Jamie Foxx backs Trayvon Martin's mom 'forever'
Spider-Man, left, and Jamie Foxx attend the "The Amazing Spider-Man 2" panel on Day 3 of Comic-Con International on Friday, July 19, 2103 in San Diego. (Photo by Jordan Strauss/Invision/AP)
SAN DIEGO (AP) — Hours after President Barack Obama delivered remarks about Trayvon Martin and the George Zimmerman trial, Jamie Foxx and Samuel L. Jackson addressed the racially charged case at Comic-Con in San Diego.
Foxx was at the massive pop culture convention to promote his role as the villain Electro in "The Amazing Spider-Man 2." Holding his 4-year-old daughter Annalise, who wore a Spider-Man backpack and shoes, Foxx said he was "disappointed" in the July 13 not guilty verdict in Florida.
He had been among the most vocal celebrities expressing support for Martin's family, having met the teen's mother Sybrina Fulton at an awards show.
"She's always been courageous in saying this has never been about race. She said it's about 17-year-old kids. We have to protect our kids. So I stand with her forever," Foxx said.
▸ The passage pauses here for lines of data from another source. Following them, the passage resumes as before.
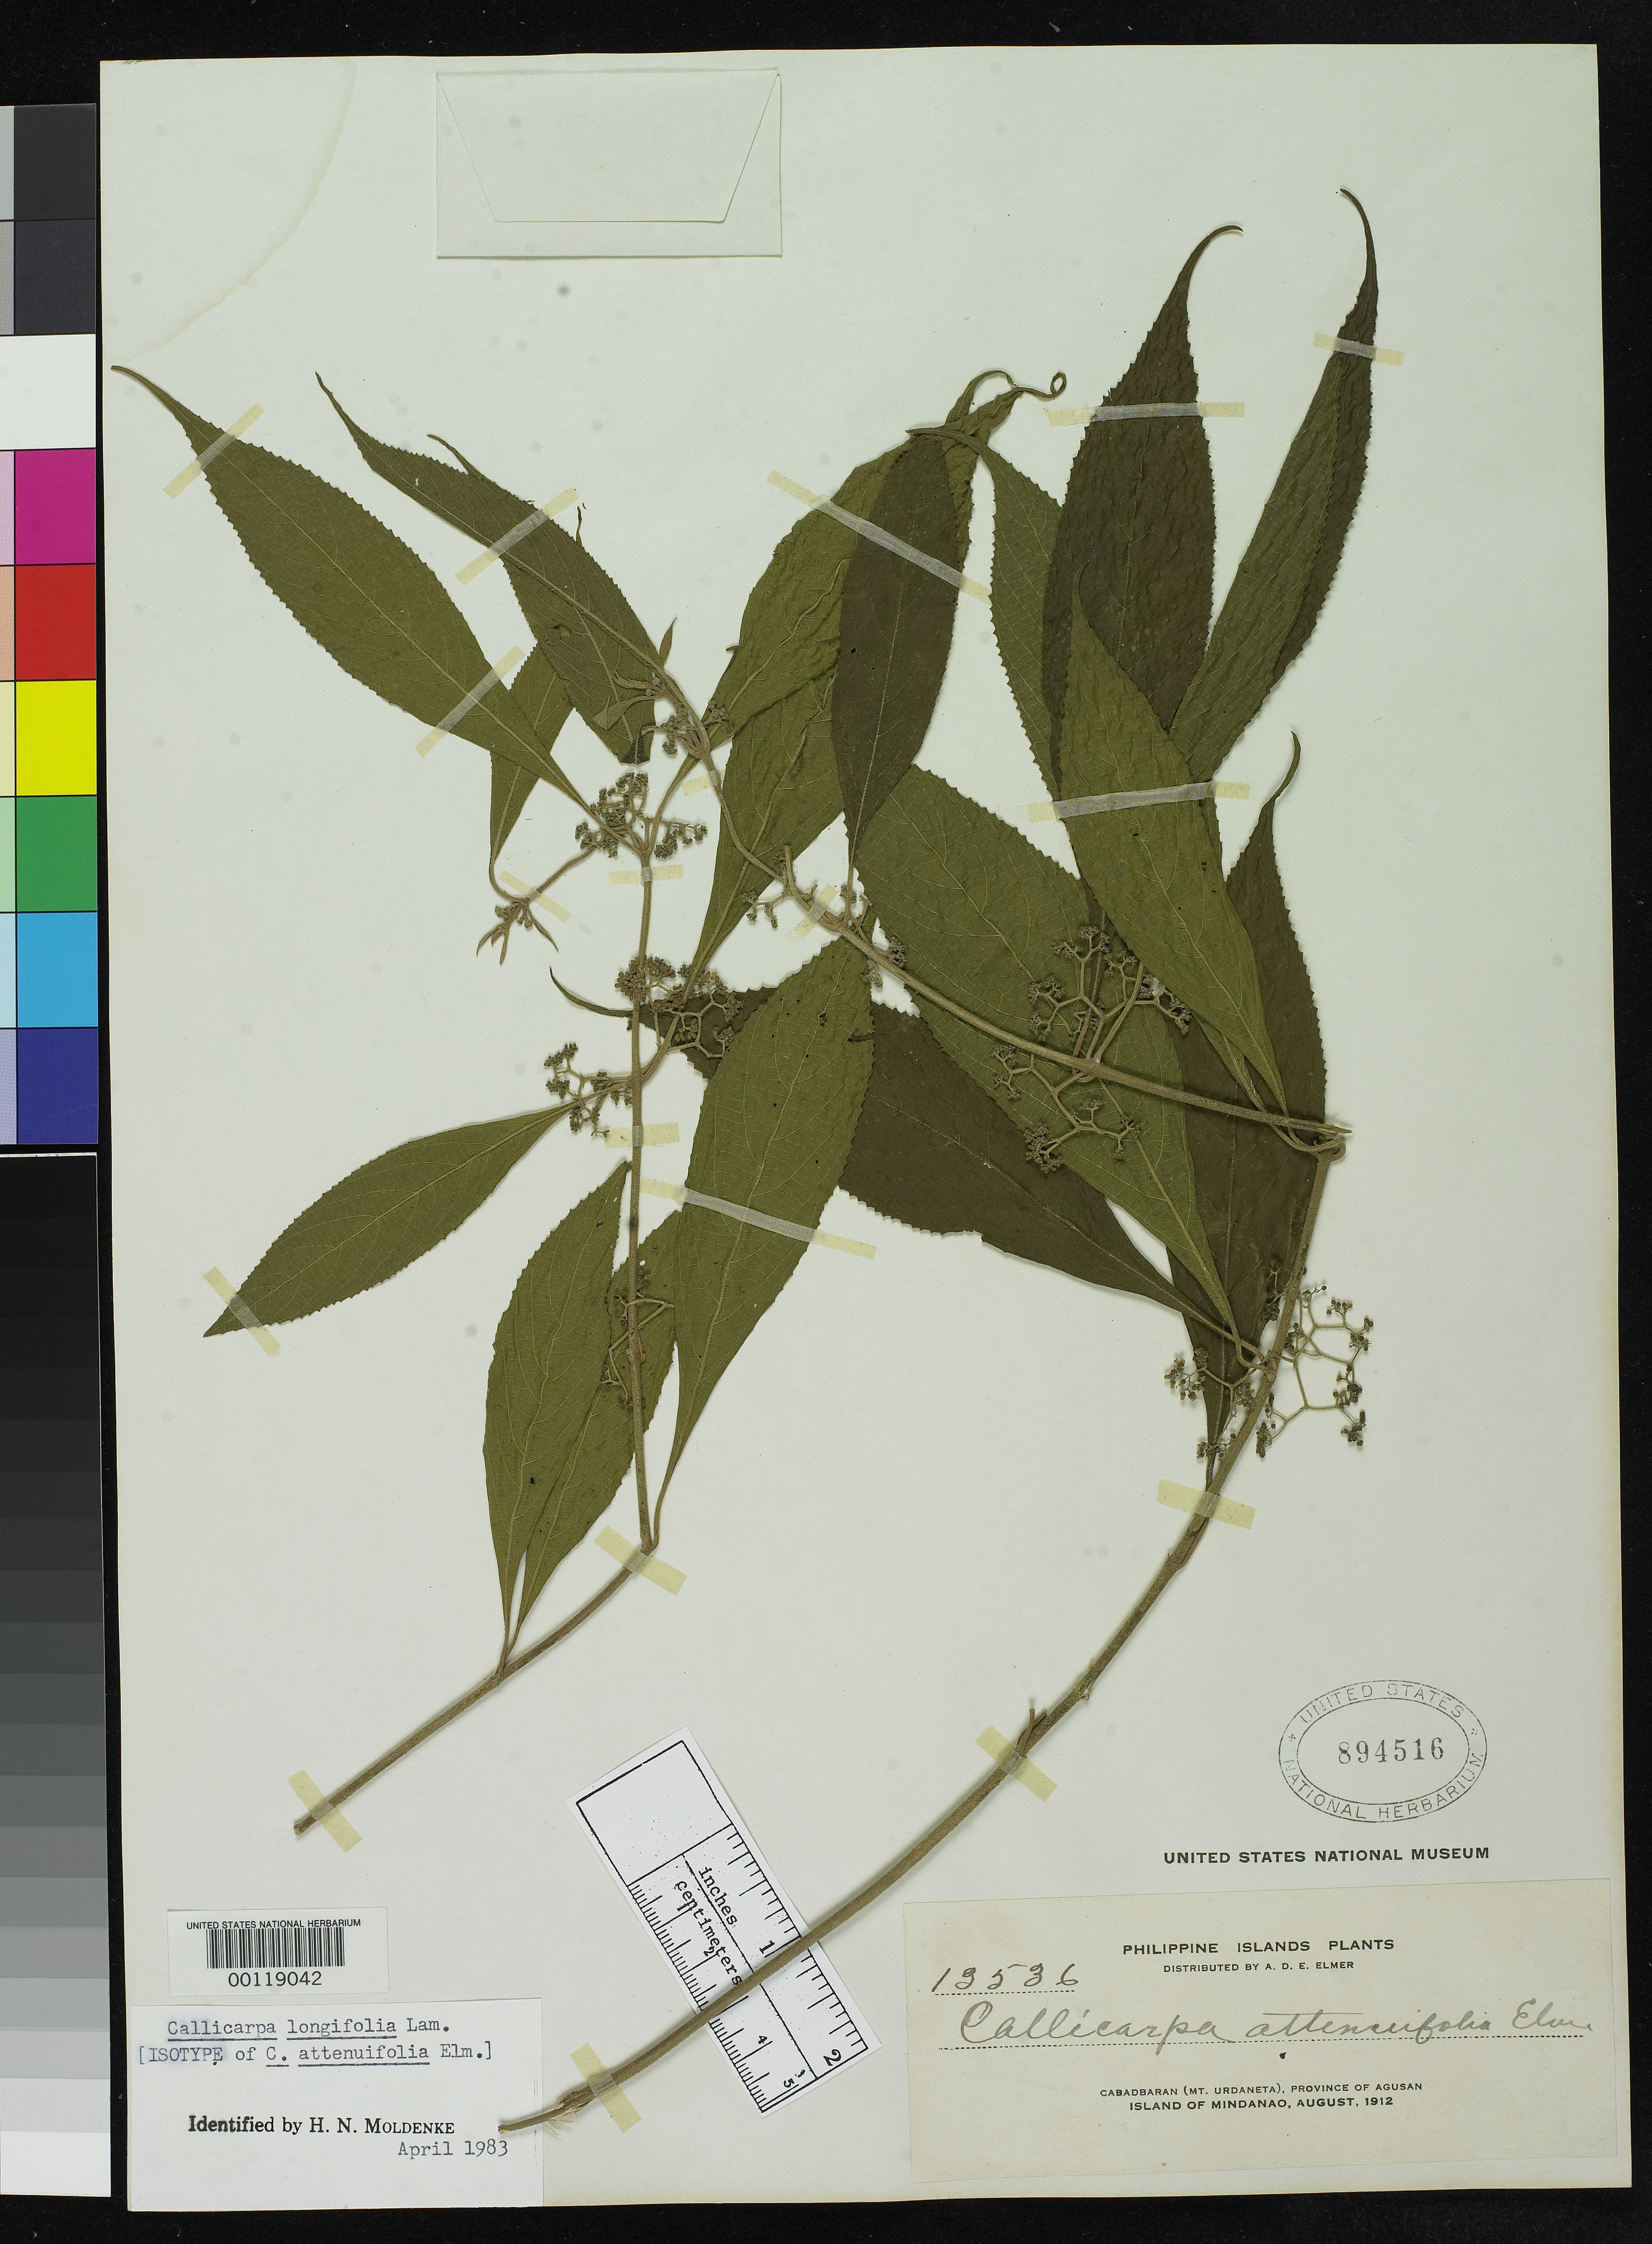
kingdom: Plantae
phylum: Tracheophyta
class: Magnoliopsida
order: Lamiales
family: Lamiaceae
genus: Callicarpa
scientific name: Callicarpa attenuifolia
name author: Elmer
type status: Isotype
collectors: A. D. E. Elmer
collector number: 13536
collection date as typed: Aug 1912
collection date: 1912-08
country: Philippines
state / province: Caraga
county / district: Agusan del Norte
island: Mindanao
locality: Cabadbaran (Mt. Urdaneta), Province of Agusan, Island of Mindanao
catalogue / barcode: US 894516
"It was great to see Bruce Springsteen in Ireland dedicate a song to Trayvon. I think that's what really makes it universal in the fact that we know that there's race involved, but to see all races coming together and saying that hey, there's something wrong," Foxx said. "There's something wrong when a 17-year-old child is on his way home and someone with a gun pursues him and he ends up losing his life."
Foxx said Martin's case was part of an "epidemic" of gun violence in the US.
"When you look at Sandy Hook and Aurora and all these different things where we're losing our children. Chicago — 67 kids, people killed in a week — we have an epidemic," he said. "And it's up to us as the grown folks to be smart enough and intelligent and nice to each other to have a difference of opinion, but also understand that we have to come to a solution."
Samuel L. Jackson was also on hand at the convention, promoting the remake of "RoboCop." He said he'd been out of the country for much of the trial and during the verdict, but expected the result.
"I'm not really surprised by it considering the way the case was presented and the representation that the family had, and the portrayals that they put out there of the kid and how peoples' attitudes are about those particular things," Jackson said.
Still, he said, he was "encouraged by the attitude of people after the verdict, that people are willing to stand up and take a stand and get out in the streets, and let their voices be heard."